Расколотый меч (СИ) - Кисель Елена. Страница 5

– А вы за это время случайно не поженились, а? – наконец с истинно своей прямотой зарядила Виола.

– Кто? – в один голос мрачно поинтересовались мы. Эдмус хихикнул.

– Мне-то можете не врать, в семейных ссорах я знаю толк! Мы с Ифирь, бывало по двадцать раз на день сцепимся, а ее папаша только успевай уворачиваться. Кстати, в последний раз с него венец куда-то укатился. До моего призыва найти не успели. Так…?

Мы с алхимиком презрительно осмотрели друг друга. Последняя ночь свела все наши дружеские отношения практически к нулю. Пока градус отношений не упал еще ниже, приходилось выуживать из памяти иные темы. Или же просто цепляться за те, что подворачивались в речи остальных.

– Так у тебя в мире все в порядке, Эдмус?

Веслав оценил мои попытки тем, что с мрачным видом уселся на камень и распушил хвост, то есть, широко раскинул полы пальто. Эдмус польщено зазеленел.

– Как приятно, когда о тебе волнуются! Но нет, конечно: это же мой мир… хотя моонов-то мы недавно добили окончательно, они уж теперь и не высовываются. За мир-то я спокоен: после того, как нас связали обетами, у Ифирь вдруг открылись способности вроде моих. Можете вообразить себе лицо ее отца. Хотя могло бы быть и хуже.

Куда уж хуже. Как герцог спиритов стерпел, что стихией у его шута оказалась любовь – до сих пор непонятно, но стерпел. А вот теперь его дочь подалась туда же – наперекор всем старым Табу.

– А вы знаете, какие блюда были на нашей свадьбе? – вопреки своей стихии, Эдмус без мелких пакостей долго не мог.

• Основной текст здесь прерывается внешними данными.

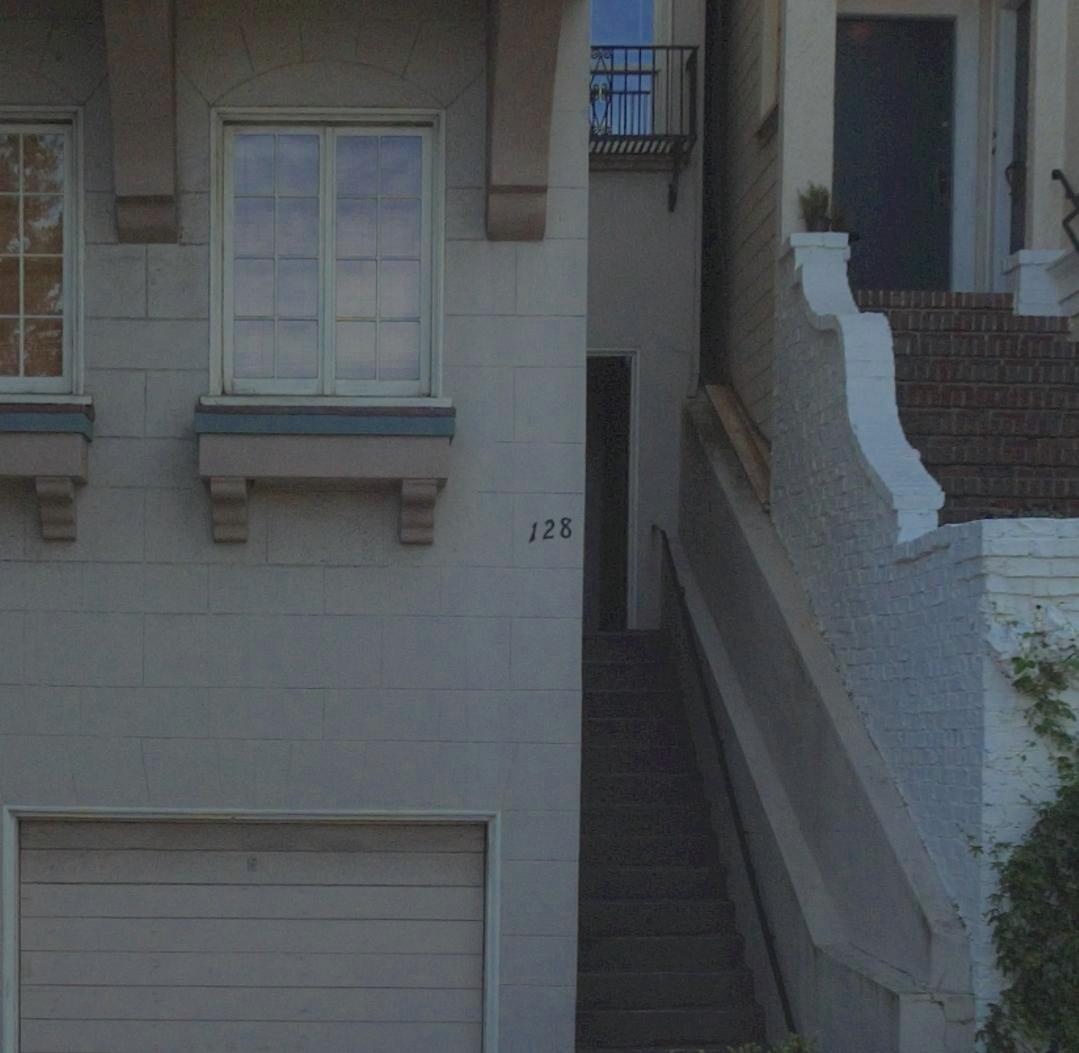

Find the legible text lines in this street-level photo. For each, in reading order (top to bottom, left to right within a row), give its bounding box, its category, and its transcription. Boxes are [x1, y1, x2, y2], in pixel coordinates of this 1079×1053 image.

[524, 512, 575, 547] StreetNumber: 128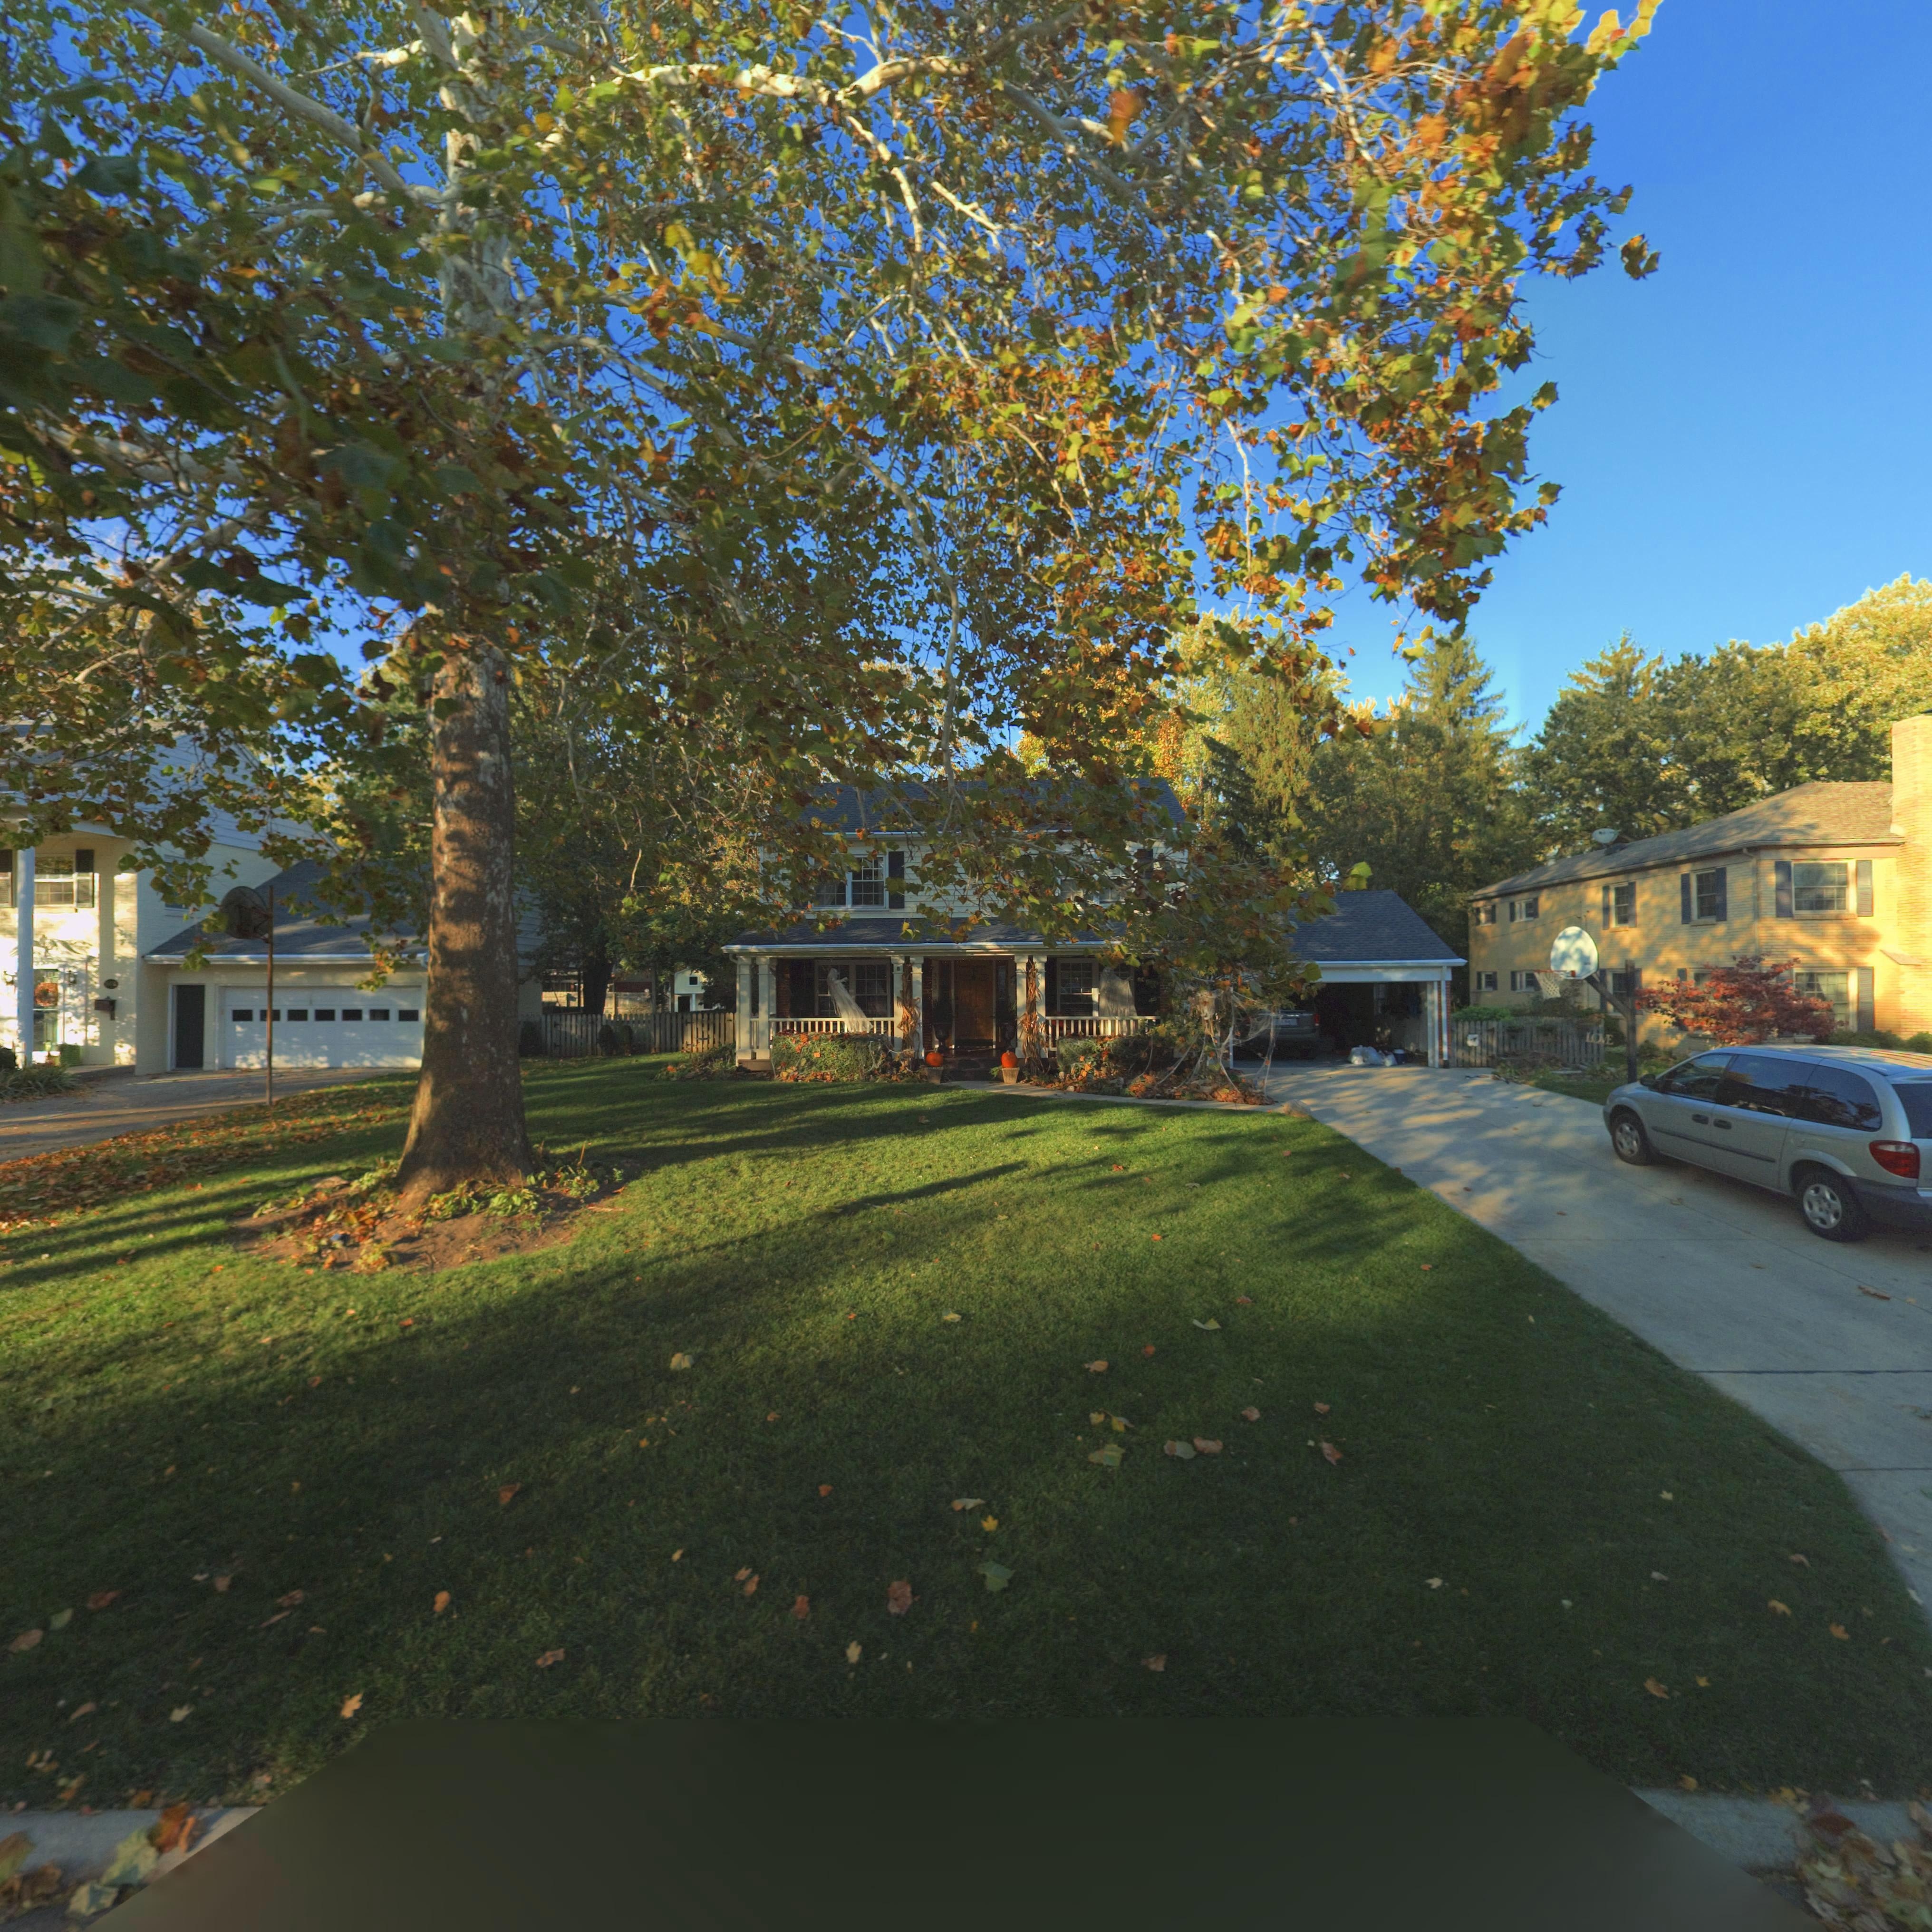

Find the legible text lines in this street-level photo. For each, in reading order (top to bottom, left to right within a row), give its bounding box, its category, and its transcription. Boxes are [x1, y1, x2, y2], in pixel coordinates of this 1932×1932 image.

[932, 972, 937, 990] StreetNumber: 333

С меня было достаточно воспоминаний о том, какие блюда были на пиршестве по поводу нашего прибытия в Город спиритов, но остановить бывшего шута, а ныне полководца, было очень даже непросто.

Поэтому когда Макаренко, которая наконец при помощи магии установила Игнатского в сидячем положении, подошла к нам, вместо конструктивного диалога опытных воинов Гармонии она услышала:

– …если дать личинкам этих гусениц пару дней полежать в сыром и влажном месте, а потом приправить их крылышками саранчи, а сверху полить желчью единственного паука, который в наших краях вообще имеет желчь…

Макаренко была из Темных, которые, как известно, отличаются меньшей брезгливостью, но она побледнела. С нее даже на пару минут сошел ее учрежденческий глянец.

– Вересьева, – она обращалась ко мне так, будто я была единственным человеком, который в этой неоднородной компании могла понять ее слова. – Минуту назад со мной связались нейтралы. Скоро будут здесь. Вас просветят ментально.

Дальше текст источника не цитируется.